**Task to carry out**: If a line in the records below contains the word "color", return that line.

**Data supplied**:
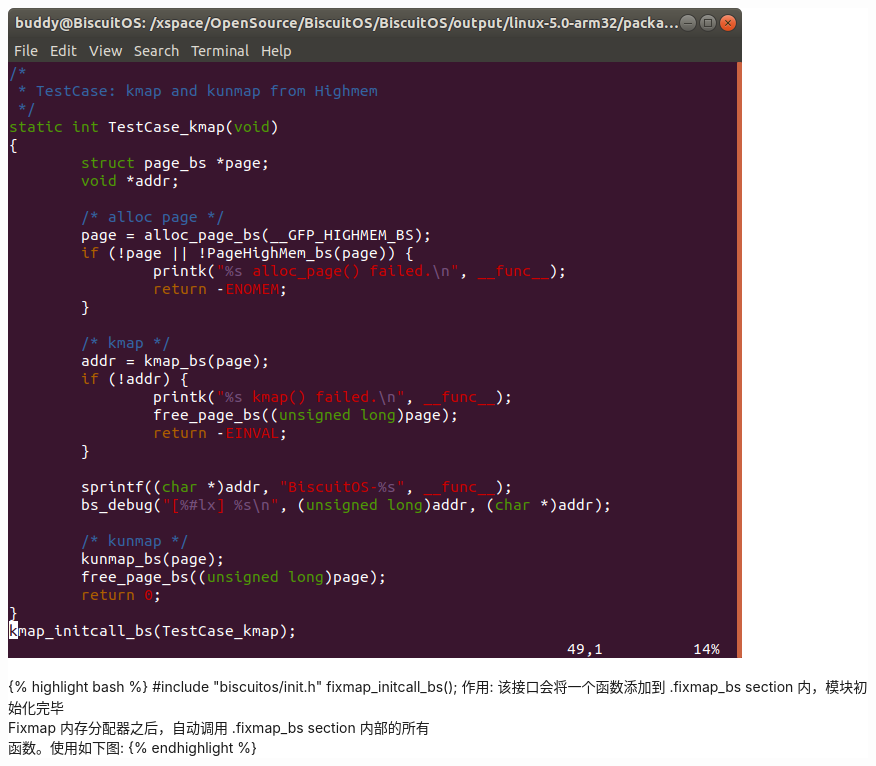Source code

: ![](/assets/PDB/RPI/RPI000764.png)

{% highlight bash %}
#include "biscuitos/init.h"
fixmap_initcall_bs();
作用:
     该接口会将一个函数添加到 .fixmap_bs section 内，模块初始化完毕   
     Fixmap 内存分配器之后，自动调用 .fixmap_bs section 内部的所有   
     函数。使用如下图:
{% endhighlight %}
---
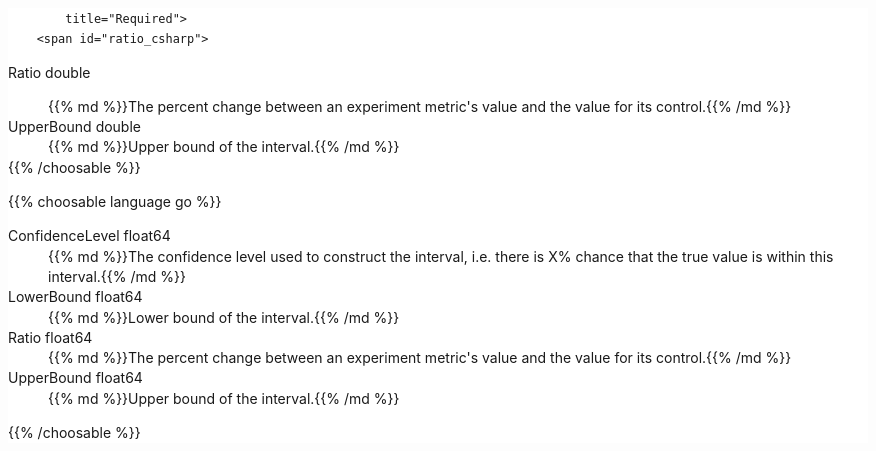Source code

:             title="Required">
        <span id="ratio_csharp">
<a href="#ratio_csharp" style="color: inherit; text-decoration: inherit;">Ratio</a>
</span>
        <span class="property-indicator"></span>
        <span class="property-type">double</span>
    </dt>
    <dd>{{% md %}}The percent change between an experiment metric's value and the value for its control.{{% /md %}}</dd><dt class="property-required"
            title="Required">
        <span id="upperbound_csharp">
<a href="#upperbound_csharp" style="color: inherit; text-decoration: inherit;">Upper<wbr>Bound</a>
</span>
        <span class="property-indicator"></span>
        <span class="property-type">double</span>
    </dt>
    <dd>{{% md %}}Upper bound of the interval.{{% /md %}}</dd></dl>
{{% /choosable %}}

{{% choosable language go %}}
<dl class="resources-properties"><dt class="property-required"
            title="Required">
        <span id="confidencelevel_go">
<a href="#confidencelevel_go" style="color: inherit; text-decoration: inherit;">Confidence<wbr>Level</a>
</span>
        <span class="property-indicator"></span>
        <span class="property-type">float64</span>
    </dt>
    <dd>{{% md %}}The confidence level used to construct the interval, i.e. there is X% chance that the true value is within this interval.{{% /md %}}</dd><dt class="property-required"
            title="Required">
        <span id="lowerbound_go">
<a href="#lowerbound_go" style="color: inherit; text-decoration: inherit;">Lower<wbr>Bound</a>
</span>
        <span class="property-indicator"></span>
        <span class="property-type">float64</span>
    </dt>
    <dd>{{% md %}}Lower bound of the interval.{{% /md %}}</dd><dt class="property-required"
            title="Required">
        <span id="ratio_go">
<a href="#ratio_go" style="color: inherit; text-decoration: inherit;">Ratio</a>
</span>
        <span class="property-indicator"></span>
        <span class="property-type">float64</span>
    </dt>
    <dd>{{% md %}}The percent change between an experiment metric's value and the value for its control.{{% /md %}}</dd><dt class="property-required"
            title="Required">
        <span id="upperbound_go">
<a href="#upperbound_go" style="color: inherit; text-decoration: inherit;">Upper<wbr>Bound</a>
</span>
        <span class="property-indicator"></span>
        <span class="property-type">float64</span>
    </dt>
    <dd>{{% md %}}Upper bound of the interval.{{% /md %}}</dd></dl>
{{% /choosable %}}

**Response to this exercise**:
<a href="#ratio_csharp" style="color: inherit; text-decoration: inherit;">Ratio</a>
<a href="#upperbound_csharp" style="color: inherit; text-decoration: inherit;">Upper<wbr>Bound</a>
<a href="#confidencelevel_go" style="color: inherit; text-decoration: inherit;">Confidence<wbr>Level</a>
<a href="#lowerbound_go" style="color: inherit; text-decoration: inherit;">Lower<wbr>Bound</a>
<a href="#ratio_go" style="color: inherit; text-decoration: inherit;">Ratio</a>
<a href="#upperbound_go" style="color: inherit; text-decoration: inherit;">Upper<wbr>Bound</a>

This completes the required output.